Nasty, worth remembering.  Thanks for the heads up.

Sam


----------



## arty (23 Jul 2010)

saintly said:
			
		

> arty said:
> 
> 
> 
> ...




realy good hackers. that someting like i tried wi-fi hacking from guide under Linux, reconect client direct to Yours server and all data going trough my pc and i can filter out everything from client.
try to setup firewall and check Yours wi-fi if You use wi-fi 
But hackers are genius, every day something new, 1 people think about defending and millions about hacking 

Best Regards


----------



## Stu Worrall (23 Jul 2010)

sounds like a zbot variant trojan.  we had one on a laptop in work this week that i fixed and RBS actually told the user he had it and he logged a call.  

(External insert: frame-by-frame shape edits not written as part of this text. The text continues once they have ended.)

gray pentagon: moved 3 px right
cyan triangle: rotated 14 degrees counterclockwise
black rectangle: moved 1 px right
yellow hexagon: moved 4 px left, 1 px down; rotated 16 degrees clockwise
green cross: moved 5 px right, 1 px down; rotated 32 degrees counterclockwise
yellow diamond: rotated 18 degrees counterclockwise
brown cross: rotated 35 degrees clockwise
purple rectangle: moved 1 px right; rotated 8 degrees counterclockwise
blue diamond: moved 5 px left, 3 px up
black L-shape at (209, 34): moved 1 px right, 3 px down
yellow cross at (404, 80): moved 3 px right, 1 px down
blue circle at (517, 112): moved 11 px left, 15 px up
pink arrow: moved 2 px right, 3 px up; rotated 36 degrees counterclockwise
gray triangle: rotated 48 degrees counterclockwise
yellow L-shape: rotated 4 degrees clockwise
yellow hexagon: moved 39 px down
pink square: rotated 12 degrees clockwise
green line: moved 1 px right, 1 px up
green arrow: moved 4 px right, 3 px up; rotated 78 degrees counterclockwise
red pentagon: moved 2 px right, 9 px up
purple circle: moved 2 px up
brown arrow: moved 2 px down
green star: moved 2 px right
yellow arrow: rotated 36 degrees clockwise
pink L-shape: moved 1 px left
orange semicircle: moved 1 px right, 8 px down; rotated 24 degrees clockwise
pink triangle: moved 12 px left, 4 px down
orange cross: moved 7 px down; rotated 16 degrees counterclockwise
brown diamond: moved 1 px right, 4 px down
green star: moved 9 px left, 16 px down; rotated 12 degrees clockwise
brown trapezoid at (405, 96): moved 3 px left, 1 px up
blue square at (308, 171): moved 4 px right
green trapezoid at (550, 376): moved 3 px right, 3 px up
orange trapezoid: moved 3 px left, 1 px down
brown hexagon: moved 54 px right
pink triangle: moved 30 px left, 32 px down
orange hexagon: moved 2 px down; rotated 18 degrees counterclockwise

It injects extra html like "social security number" or "pin" alongside your password into kosher webpages via your own internet explorer which is quite a nasty little trick.   glad yours got caught mark


----------



## Mark Evans (23 Jul 2010)

stuworrall said:
			
		

> glad yours got caught mark



me to mate.

Apparently, it might of come through on a rogue mail or something. where they read your computer, IP address etc, then when you login, they activate the 'new page' requesting you to re enter the card into pin sentry. Barclay's say, even if successful they cant get entry to your account because every new code is individual. 

their clever all right.


----------



## arty (23 Jul 2010)

If hacker know Yours IP that nothing gives. But if know IP and in Your computer present trojan-small server what sends info then probably is big problem and does not matter from links or emails.
Best option use some good firewall and check outcoming requests.


----------



## AverageWhiteBloke (29 Jul 2010)

This may come in handy http://www.trusteer.com/ HSBC uses it although it can be used on other sites I've tried. Its a browser plugin that makes sure any details you login with are wiped on exit, it also stores information on when and where you logged in from so you can see if someone tried to login from another PC other than your own( this may only work if your bank is supported) and even better it will only let you login to the site you set so if the site changes it warns you that its not the same site as last time. It even knew after HSBC overhauled the online banking  was different and warned me even though it was the genuine site.

And its free maybe worth a try


----------